I would either add some more citrus (grapefruit, orange or tangerine 10x, Bergamot) and expect some fading because that's what citrus does in soap though litsea does help anchor it (I also sometimes use clay mixed with the EO to help anchor it - it seems to help). Or go the other direction and use something like tea-tree or eucalyptus and/or rosemary to give a bass note and make the scent more green.


----------



## bumbleklutz (Jul 8, 2017)

Thanks so much!  I was thinking either basil or rosemary, but wasn't sure.   I do like foodie type scents. Thinking about that combo is making me hungry.


----------



## Cellador (Jul 8, 2017)

Personally, I'd add lemongrass EO to that mix. Maybe a majority of lemongrass, anchored with litsea cubeba, and a little citronella. You could probably add lavender to it if you had it on-hand and wanted to add a little floral to the mix.

I haven't tried that blend before, but maybe try playing with a couple of drops on a cottonball, q-tips, or a bottle to see how you like it before committing to it.

Also, I believe citronella is a sensitizer, so I would use that EO in very low amounts.


----------



## lsg (Jul 8, 2017)

Citronella is pretty strong.  I would probably use litsea with a combo of lemon and orange.


----------



## HowieRoll (Jul 8, 2017)

You may be interested in checking out Modern Soapmaking's EO Calc.  They have generously shared many EO blends and you can find them by selecting the EO(s) you'd like to use and then see what blends they suggest.  Currently, however, it doesn't look like citronella is an option, but litsea cubeba is.

http://www.eocalc.com/

At the top is also a "Calculate Your Usage Rate" tab that is helpful with figuring out how much to use based on the size of your batch oil weight.
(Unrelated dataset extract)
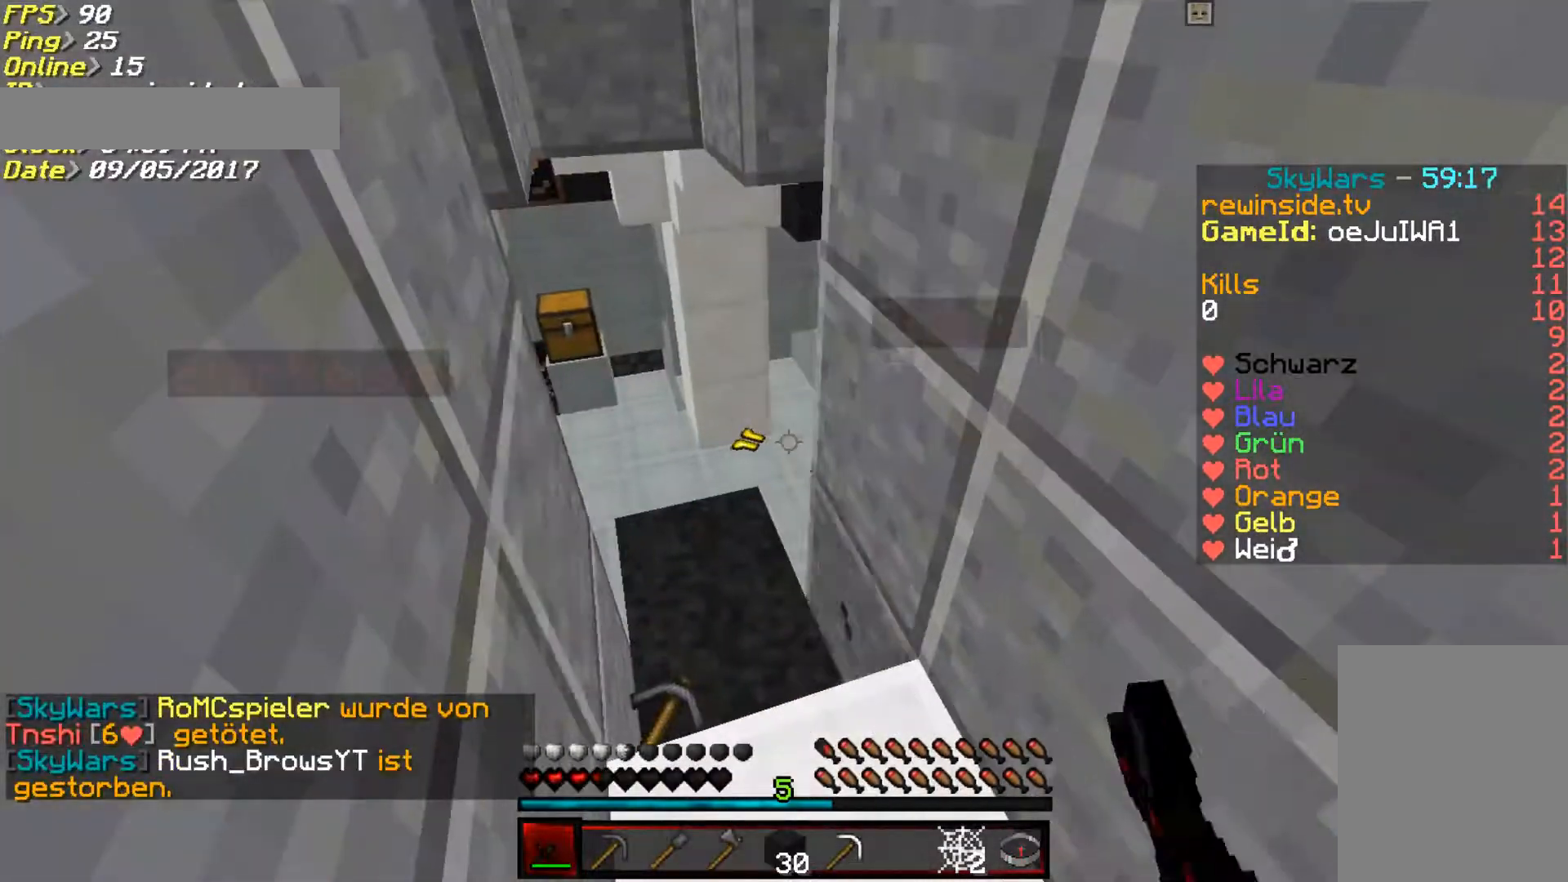
{"keys": ["d", "s"], "mouse": [], "events": [[117, "mouse_left", "up"], [317, "mouse_right", "down"], [383, "mouse_right", "up"], [450, "d", "down"], [450, "mouse_right", "down"], [483, "mouse_right", "up"]]}
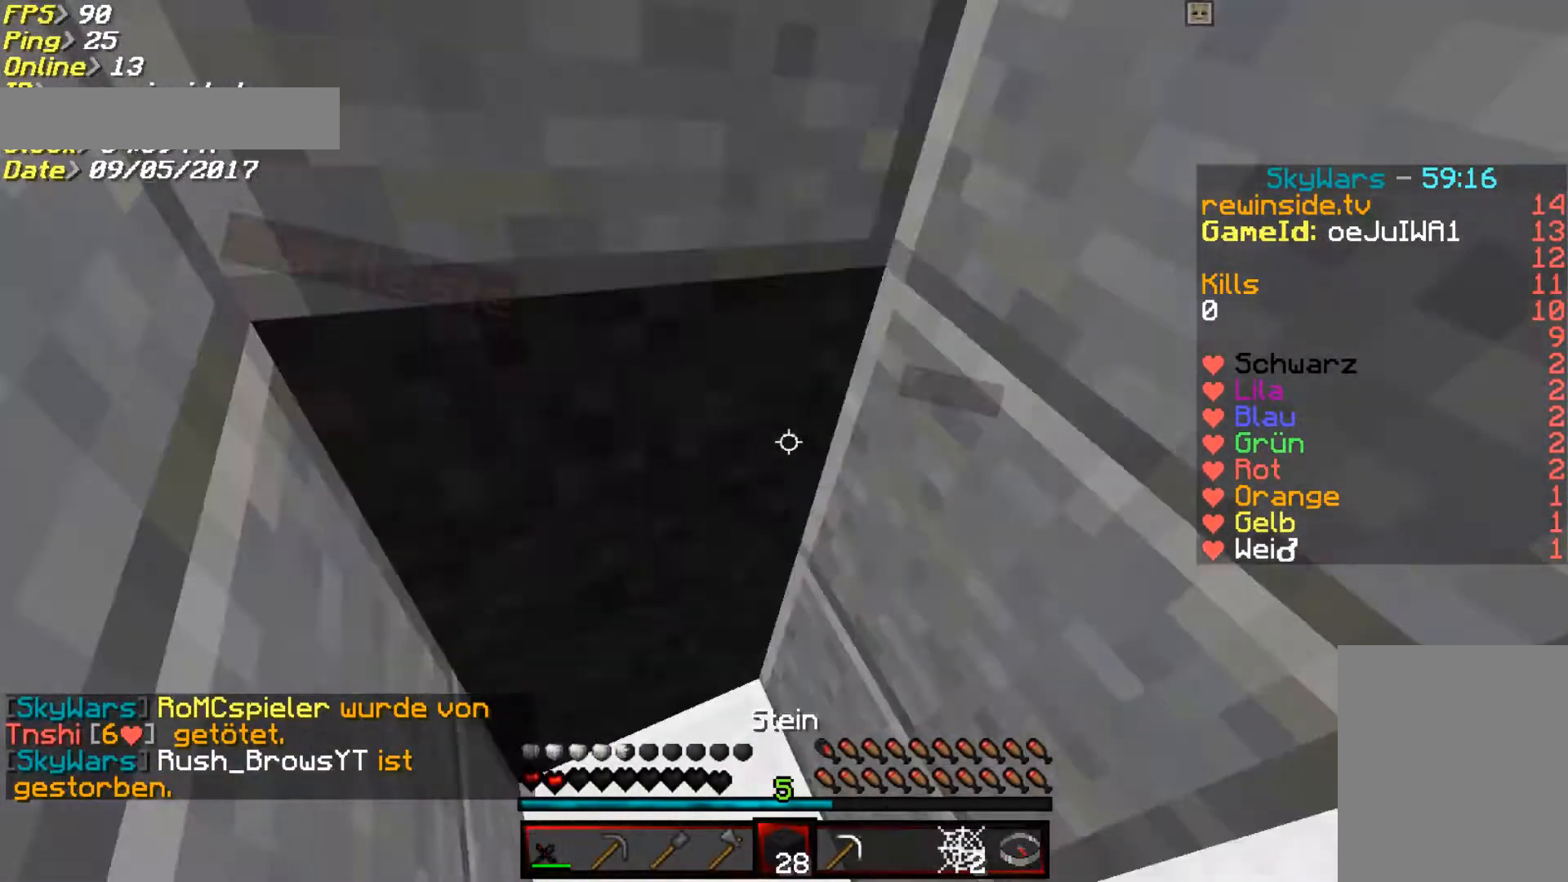
{"keys": ["a", "s"], "mouse": [], "events": [[83, "mouse_right", "down"], [217, "mouse_right", "up"], [417, "mouse_right", "down"], [483, "a", "down"], [483, "d", "up"], [483, "mouse_right", "up"]]}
Personally, I'm a fan of mint soaps and absolutely love me a good litsea/lemongrass/peppermint blend.


----------



## Zany_in_CO (Jul 8, 2017)

ZANY’S BLIMEY EO BLEND

1 part lemon
1 part litsea
2 parts lime


----------



## CaraBou (Jul 9, 2017)

Patch - to spice it up!


----------



## Millie (Jul 9, 2017)

bumbleklutz said:


> Thanks so much!  I was thinking either basil or rosemary, but wasn't sure.   I do like foodie type scents. Thinking about that combo is making me hungry.


Those combos would be nice! Sage would also pair well with those lemony scents.


----------



## lsg (Jul 9, 2017)

Sage and lemongrass is a great combination.


----------



## cherrycoke216 (Jul 9, 2017)

Everyone posted some nice advice! I would like to second that use these with citrus ( lemon, sweet orange, grapefruit, mandarin, bergamot if you are ok with higher price). Or pair it with mints! Citrus mint is quite pleasant. Though these two probably are stronger than sweet orange or lemon, grapefruit. Yum!!!


----------



## bumbleklutz (Jul 10, 2017)

Thanks to everyone for all the suggestions!  I decided to splurge and get a few Eos to try out some of the blends everyone suggested.  I'm getting sweet orange, basil, and cedar wood to try out some of these blends on cotton balls so I can get an idea of what smells good to me.


----------



## penelopejane (Jul 11, 2017)

bumbleklutz said:


> Thanks to everyone for all the suggestions!  I decided to splurge and get a few Eos to try out some of the blends everyone suggested.  I'm getting sweet orange, basil, and cedar wood to try out some of these blends on cotton balls so I can get an idea of what smells good to me.



Just be aware that citrus EOs don't stick well in CP soap. 
They are beautiful in liquid soap.


----------